In "The Lady, or the Tiger?" there really are only three major characters.  The princess is the primary character, of course, but she and her actions are clearly influenced by the two characters you mention in your question--the king (her father) and the courtier (her lover).  Each of them is clearly characterized by both the description of the narrator (direct) as well as their actions (indirect).

The king is, indeed, semi-barbaric.  We know that because the narrator describes him this way in direct characterization:

He was a man of exuberant fancy, and, withal, of an authority so irresistible that, at his will, he turned his varied fancies into facts.... When every member of his domestic and political systems moved smoothly in its appointed course, his nature was bland and genial; but, whenever there was a little hitch, and some of his orbs got out of their orbits, he was blander and more genial still, for nothing pleased him so much as to make the crooked straight and crush down uneven places.

Indirectly, we know he is semi-barbaric because he creates this spectacularly unjust and vicious form of "justice," because he blandly sentences the man his daughter loves to this court of justice, and because he is able to sit and watch without feeling the consequences of his actions.

The courtier is, the narrator says in direct characterization, a perfect example of a classic romantic hero; and it's not surprising the princess falls for him.

[He] was a young man of that fineness of blood and lowness of station common to the conventional heroes of romance who love royal maidens.
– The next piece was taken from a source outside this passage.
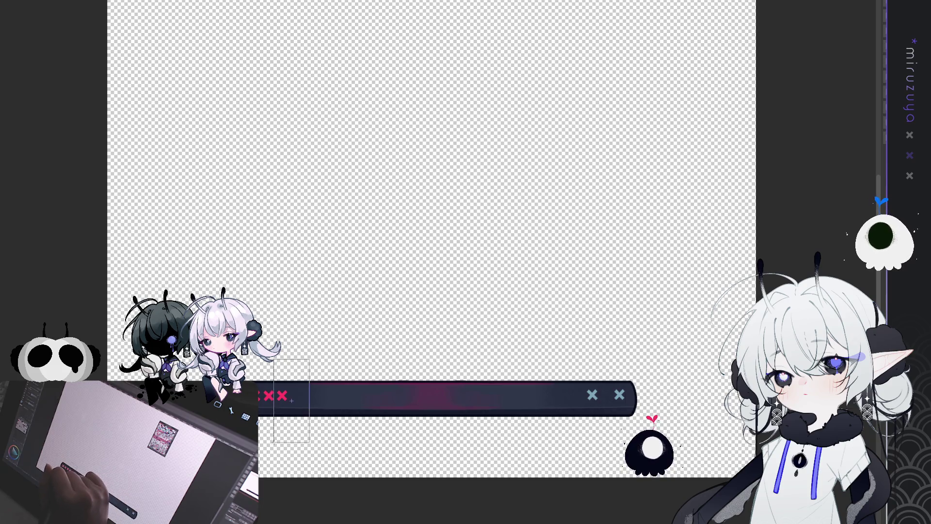
key("Delete")
key("ctrl+d")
This royal maiden was well satisfied with her lover, for he was handsome and brave to a degree unsurpassed in all this kingdom....

Indirectly, we know that he dared to love a princess and that he was not surprised to get caught and be placed in the arena for justice.  The best indicator of his character (which comes through indirect characterization) is the fact that he knew the princess would find out which door held the tiger and which held the fairest maiden in the land--and was willing to allow her to decide his fate.  That is a stunning display of trust; and, given the princess's semi-barbaric tendencies, he has to know it's possible this will be his last act on earth.  
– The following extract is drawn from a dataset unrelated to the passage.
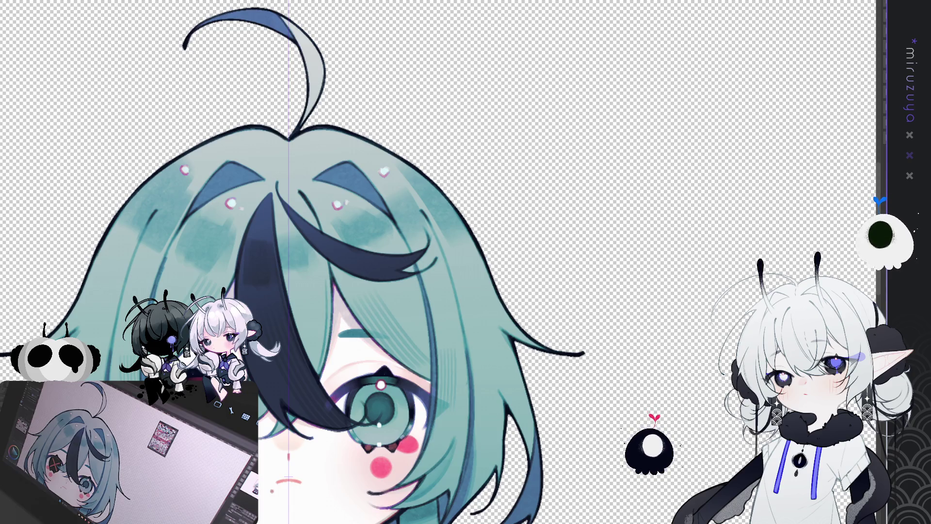
scroll(185, 210, "up", 10)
The reason the reader truly does not know which door he will open is due to the courtier as much as the princess.  We know the war which is raging in her between despair at losing her lover and awful jealousy at the thought of losing him to another woman.  What is going though the courtier's mind is hidden from us except for one clear fact--he knows she will have the secret of the doors.  It's his decisive move to the door she indicates (again, indirect characterization) which leaves us in such suspense.